As Yanukovych fled the embrace of the European Union for the arms of Moscow, the majority that can plainly see the superiority of the European over the Putinist model rebelled. The army and police soon refused to fire on their countrymen, as usually happens in these circumstances (in 1989, the Romanian dictator Ceausescu ordered his security forces to kill demonstrators and they soon decided to execute Ceausescu instead). The Right Sector and the anti-Semitic group Svoboda are a significant part of the opposition that chased out Yanukovych, and none of the factions is especially virtuous.

But none of this is really the point; Putin was too overbearing and has been flung out, as the Chinese were in Burma two years ago, after overplaying their hand. Almost everyone will hope that Ukraine, which has not had a day of good government as the West would define it in its history, will elevate a new political class that will govern sensibly and moderately, though it must be said that there is as yet little sign of it. There is much talk of partition, especially to restore to Russia the Crimea where its Black Sea fleet now has to rent bases. But what is most important is the defeat of Putin’s aggression, the repulse of reemergent Russian nationalism, and the prospect of the West’s absorbing Ukraine, as it has advanced in two bounds in 60 years eastward from the Rhine, enveloping Germany and then Poland.

This would bring the Western presence and its siren temptations right into Russia, and would raise the prospect of uniting the Western world of the Americas and Western Europe with the east-Asian West of Japan, South Korea, Thailand, and Singapore, and of Australasia, over the mighty bridge of Eurasian Russia. Whatever its sorrows and travails, Russia is one of the world’s great civilizations and peoples, and its adherence to the West would be almost as important an addition as was Germany.

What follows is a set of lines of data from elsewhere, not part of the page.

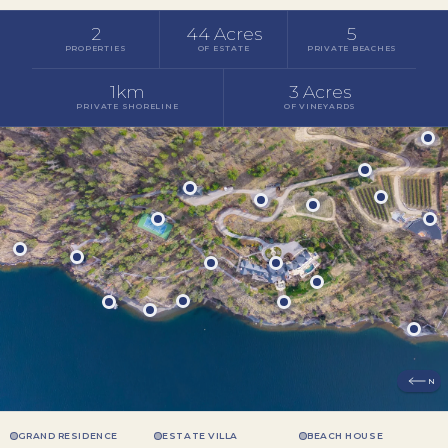
2
44 Acres
5
PROPERTIES
OF ESTATE
PRIVATE BEACHES
1km
3 Acres
PRIVATE SHORELINE
OF VINEYARDS
N
GRAND RESIDENCE
ESTATE VILLA
BEACH HOUSE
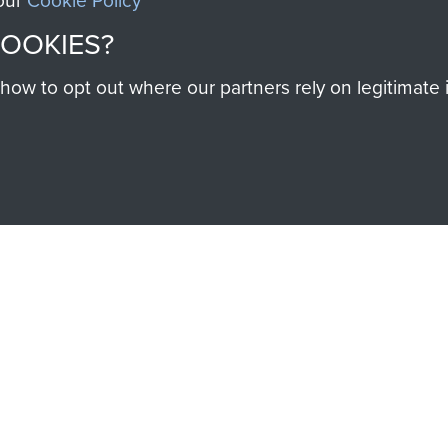
 our
Cookie Policy
help preserve the histo
COOKIES?
and Airborne Forces
w to opt out where our partners rely on legitimate in
Visit the museum
IEND OF
THE AIRBO
M
The Airborne Shop is the
Paras
(The Parachute 
eum and gain access to
RCN1131977).
 military airborne
Profits from all sales m
 Pegasus Journal from
directly to
Support Our 
 viewed online and are
you make with us will di
Regiment and Airborne 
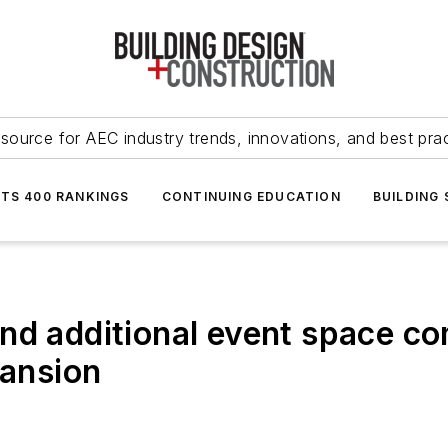
source for AEC industry trends, innovations, and best pra
NTS 400 RANKINGS
CONTINUING EDUCATION
BUILDING
nd additional event space co
pansion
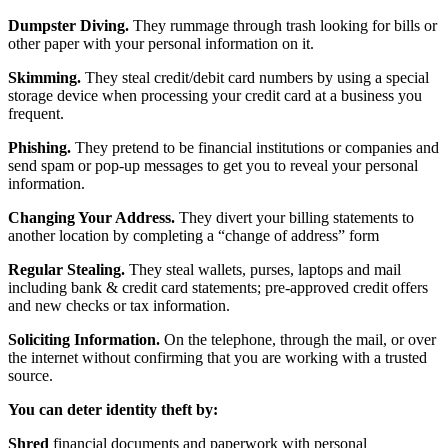
Dumpster Diving.
They rummage through trash looking for bills or
other paper with your personal information on it.
Skimming.
They steal credit/debit card numbers by using a special
storage device when processing your credit card at a business you
frequent.
Phishing.
They pretend to be financial institutions or companies and
send spam or pop-up messages to get you to reveal your personal
information.
Changing Your Address.
They divert your billing statements to
another location by completing a “change of address” form
Regular Stealing.
They steal wallets, purses, laptops and mail
including bank & credit card statements; pre-approved credit offers
and new checks or tax information.
Soliciting Information.
On the telephone, through the mail, or over
the internet without confirming that you are working with a trusted
source.
You can deter identity theft by:
Shred
financial documents and paperwork with personal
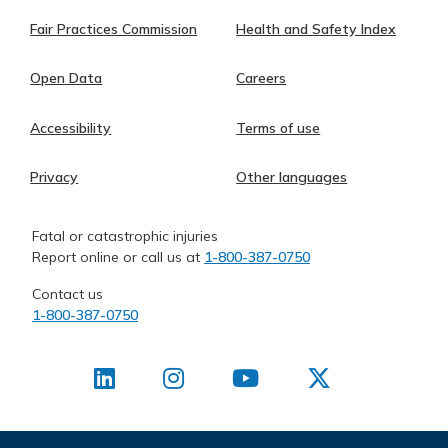
Fair Practices Commission
Health and Safety Index
Open Data
Careers
Accessibility
Terms of use
Privacy
Other languages
Fatal or catastrophic injuries
Report online or call us at
1-800-387-0750
Contact us
1-800-387-0750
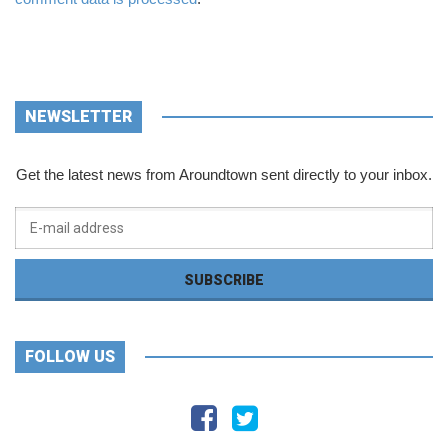
NEWSLETTER
Get the latest news from Aroundtown sent directly to your inbox.
FOLLOW US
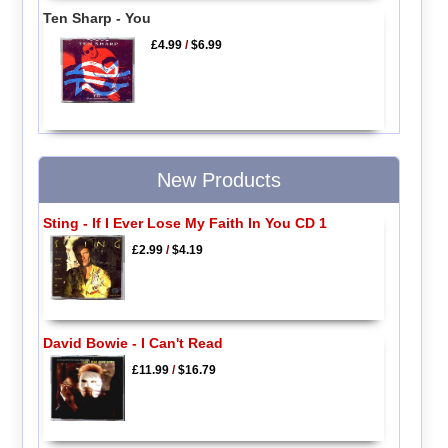
Ten Sharp - You
£4.99
/
$6.99
New Products
Sting - If I Ever Lose My Faith In You CD 1
£2.99
/
$4.19
David Bowie - I Can't Read
£11.99
/
$16.79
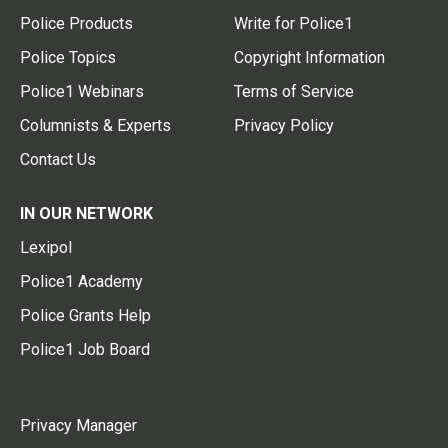
Police Products
Write for Police1
Police Topics
Copyright Information
Police1 Webinars
Terms of Service
Columnists & Experts
Privacy Policy
Contact Us
IN OUR NETWORK
Lexipol
Police1 Academy
Police Grants Help
Police1 Job Board
Privacy Manager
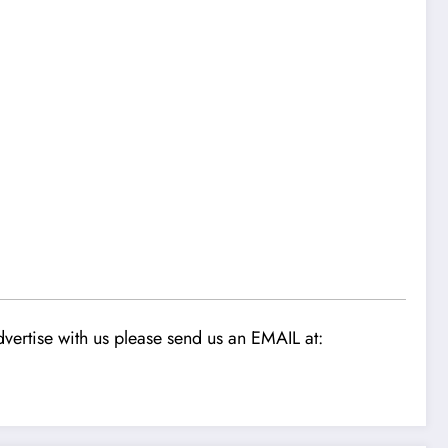
1
vertise with us please send us an EMAIL at:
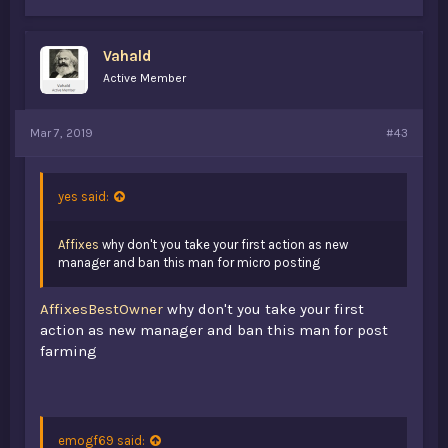
Vahald
Active Member
Mar 7, 2019
#43
yes said:
Affixes
why don't you take your first action as new
manager and ban this man for micro posting
AffixesBestOwner
why don't you take your first
action as new manager and ban this man for post
farming
emogf69 said:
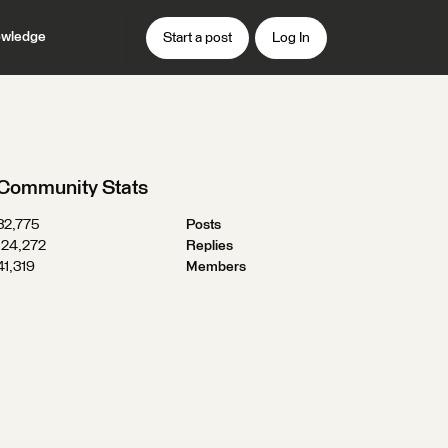
wledge
Start a post
Log In
Community Stats
32,775
Posts
124,272
Replies
41,319
Members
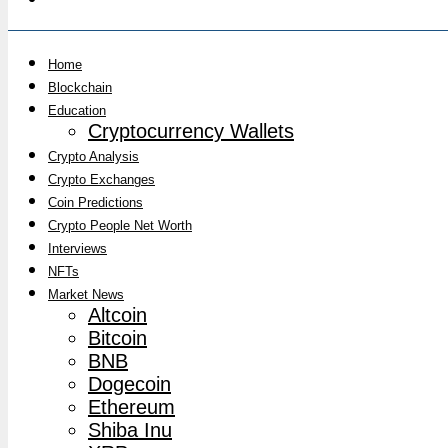
Home
Blockchain
Education
Cryptocurrency Wallets
Crypto Analysis
Crypto Exchanges
Coin Predictions
Crypto People Net Worth
Interviews
NFTs
Market News
Altcoin
Bitcoin
BNB
Dogecoin
Ethereum
Shiba Inu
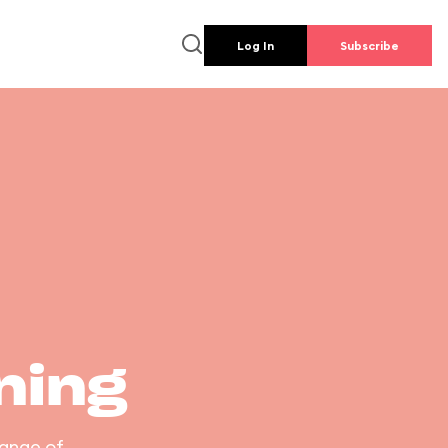
Log In
Subscribe
ning
range of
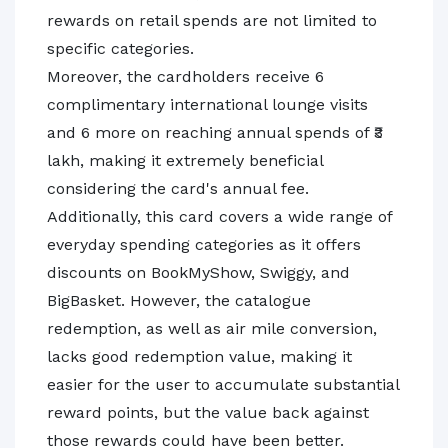
rewards on retail spends are not limited to
specific categories.
Moreover, the cardholders receive 6
complimentary international lounge visits
and 6 more on reaching annual spends of ₹3
lakh, making it extremely beneficial
considering the card's annual fee.
Additionally, this card covers a wide range of
everyday spending categories as it offers
discounts on BookMyShow, Swiggy, and
BigBasket. However, the catalogue
redemption, as well as air mile conversion,
lacks good redemption value, making it
easier for the user to accumulate substantial
reward points, but the value back against
those rewards could have been better.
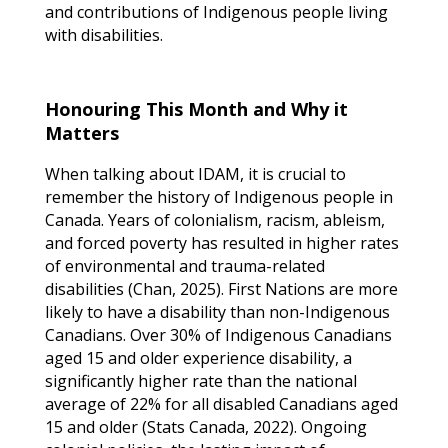
and contributions of Indigenous people living
with disabilities.
Honouring This Month and Why it
Matters
When talking about IDAM, it is crucial to
remember the history of Indigenous people in
Canada. Years of colonialism, racism, ableism,
and forced poverty has resulted in higher rates
of environmental and trauma-related
disabilities (Chan, 2025). First Nations are more
likely to have a disability than non-Indigenous
Canadians. Over 30% of Indigenous Canadians
aged 15 and older experience disability, a
significantly higher rate than the national
average of 22% for all disabled Canadians aged
15 and older (Stats Canada, 2022). Ongoing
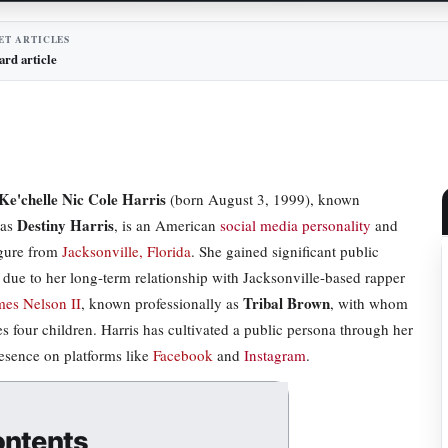
ET ARTICLES
ard article
Ke'chelle Nic Cole Harris
(born August 3, 1999), known
Destiny Harris
 as
, is an American
social media personality
and
igure from
Jacksonville, Florida
. She gained significant public
n due to her long-term relationship with Jacksonville-based rapper
Tribal Brown
es Nelson II
, known professionally as
, with whom
es four children. Harris has cultivated a public persona through her
resence on platforms like
Facebook
and
Instagram
.
ntents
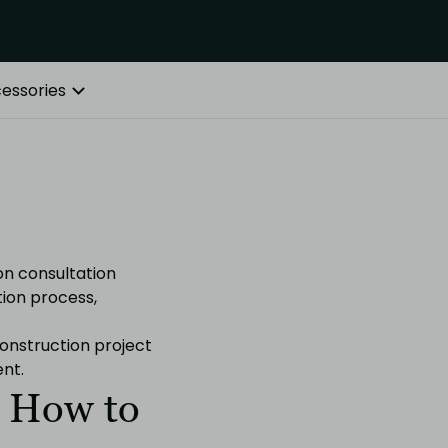
essories
on consultation
tion process,
onstruction project
nt.
. How to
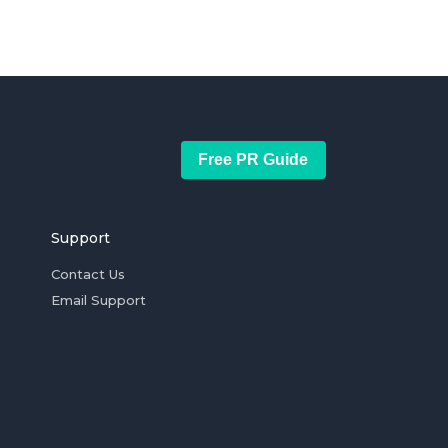
Free PR Guide
Support
Contact Us
Email Support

A cooperative and compatible Russia, prospering and relaxed with the West as Germany and Poland have become, would add immeasurably to Western strength and security, and would remove a very troublesome gadfly from the range of impediments posed to the normalization of international affairs and the rise of a more hospitable world. Such factors are little noted in current commentaries on Ukraine, but are the great prize that may be brought within reach by the heroics and vehemence of the protesters of Kiev and other Ukrainian centers this week.